> [Extract]:
···

The other option is a subterranean fire like the ones noted at Centralia, Pennsylvania, US, where coal seams have been burning underground since 1962; the coal at Burning Mountain in Australia, that has been ablaze for 6000 years, or the Darvaza crater in Turkmenistan, where natural gas has been burning since 1971. Even peat in bogs can burn (Smoldering Combustion and Ground Fires: Ecological Effects and Multi-Scale Significance)!


The US National Park Service defines a type of fire known as "Ground fire - Fire that consumes the organic material beneath the surface litter ground, such as a peat or coal seam fire. Tree roots burning could also be classified as ground fire. In peat or coal seams, ground fires may burn for decades and are notoriously difficult to put out as they can move underground."


However, the geologic sheet text does not mention any coal seams, peat, oil, or natural gas in this quadrant. Maybe the roots of the Patagonian bushes were the cause.


I have not been able to find any references to hot springs in this area either! The ancient natives knew much more than we do nowadays! Yet Musters mentions them twice (the second time on page 259: "At night we encamped under a barranca or steep rising to the eastward. On his arrival Hinchel informed me that- 259 - we had passed the vein of ore previously spoken of, and the hot springs, the Indians having shortened the journey by deviating from the usual line of march.")

···

> [Dataset entries]:

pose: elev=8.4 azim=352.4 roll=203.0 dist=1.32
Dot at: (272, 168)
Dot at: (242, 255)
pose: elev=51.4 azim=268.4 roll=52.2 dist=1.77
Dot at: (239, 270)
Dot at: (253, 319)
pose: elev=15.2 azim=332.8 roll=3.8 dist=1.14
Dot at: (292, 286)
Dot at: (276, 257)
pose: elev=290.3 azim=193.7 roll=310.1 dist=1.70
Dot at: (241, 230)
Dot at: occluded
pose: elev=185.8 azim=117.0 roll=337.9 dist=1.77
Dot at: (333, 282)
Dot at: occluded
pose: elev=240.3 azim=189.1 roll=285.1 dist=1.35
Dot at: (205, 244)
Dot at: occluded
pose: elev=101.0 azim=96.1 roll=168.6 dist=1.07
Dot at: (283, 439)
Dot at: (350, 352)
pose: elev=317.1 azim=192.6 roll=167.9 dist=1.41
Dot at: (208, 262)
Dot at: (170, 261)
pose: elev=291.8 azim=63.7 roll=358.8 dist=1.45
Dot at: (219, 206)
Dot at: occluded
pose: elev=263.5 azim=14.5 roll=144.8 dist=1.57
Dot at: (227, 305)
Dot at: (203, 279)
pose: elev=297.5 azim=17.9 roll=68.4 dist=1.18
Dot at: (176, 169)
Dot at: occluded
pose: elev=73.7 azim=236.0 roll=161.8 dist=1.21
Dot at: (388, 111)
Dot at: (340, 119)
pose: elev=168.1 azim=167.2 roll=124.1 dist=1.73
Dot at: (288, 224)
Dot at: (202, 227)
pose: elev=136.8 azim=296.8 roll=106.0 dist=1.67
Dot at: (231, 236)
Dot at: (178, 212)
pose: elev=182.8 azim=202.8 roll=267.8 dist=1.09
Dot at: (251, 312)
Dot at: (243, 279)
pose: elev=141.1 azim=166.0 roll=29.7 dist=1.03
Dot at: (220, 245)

···

> [Problem 1]:
Decide whether each statement agrees with the passage on underground fires. Answer yes or no for each, and quote the words from the passage that settle it.
(a) Coal seams at Centralia, Pennsylvania, have been burning underground since 1962.
(b) The coal at Burning Mountain in Australia has been ablaze for 600 years.
(c) The geologic sheet text mentions coal seams in this quadrant.
> [Problem 2]: Resume the passage about underground fires and hot springs from its last sentence.
The dataset entries are separate material and stand apart from the passage.

> [Written reply 1]:
(a) Yes: "coal seams have been burning underground since 1962"
(b) No: "that has been ablaze for 6000 years"
(c) No: "the geologic sheet text does not mention any coal seams, peat, oil, or natural gas in this quadrant"

> [Written reply 2]:
I have not found any other reference to this burning ground site in contemporary journals or later studies of the area. Its location remains, a mystery.


Closing Comments


I believe the natives were right, and that it was a fire burning in the roots of the steppe's bushes. In Australia, with a similar arid environment, this is a well known phenomenon (Source): "A subterranean fire burns through a tree stump or a tree and it burns what you can see, but what you're not seeing is that it is burning underground through the root system... The moisture levels are at record lows in south-east Queensland and so a fire will travel underground... Superintendent Gillespie warned that these sort of fires can then "pop out" of the ground days or even weeks later. The root systems of these trees can go for many, many metres into unburnt country and pop out three days later, five days later, three weeks later and start another fire," he said.
While underground fires are rare, it would not be the first time such a fire has happened in Queensland.
"


Who was Musters?


George Chaworth Musters, pictured, (1841-1879) was a British sailor and explorer who traveled in 1869 to the Malvinas (Falkland) Islands and from there to Punta Arenas in Chile. He rode from this spot to the southernmost Argentine outpost located on an island (isla Pavón) on the Santa Cruz River, ran by Luis Piedrabuena, who traded with the Southern Tehuelche (Aonikenk), and did some sealing in the area, for oil, and pelts.


Musters (picture) used Piedrabuena's contacts with the natives to secure a slot in a long ride they were going to do, to the north. He spent several months riding with them, following an ancestral native trail across Patagonia.


His experience resulted in a book At Home with the Patagonians (online)


Some Argentine sources state that he was a British spy, exploring the until then empty and unoccupied Patagonia (by both Chile and Argentina) to evaluate if it there was potential for British colonization. However, it seems unlikely.

He received a gold watch from the Royal Geographic Society for his expedition.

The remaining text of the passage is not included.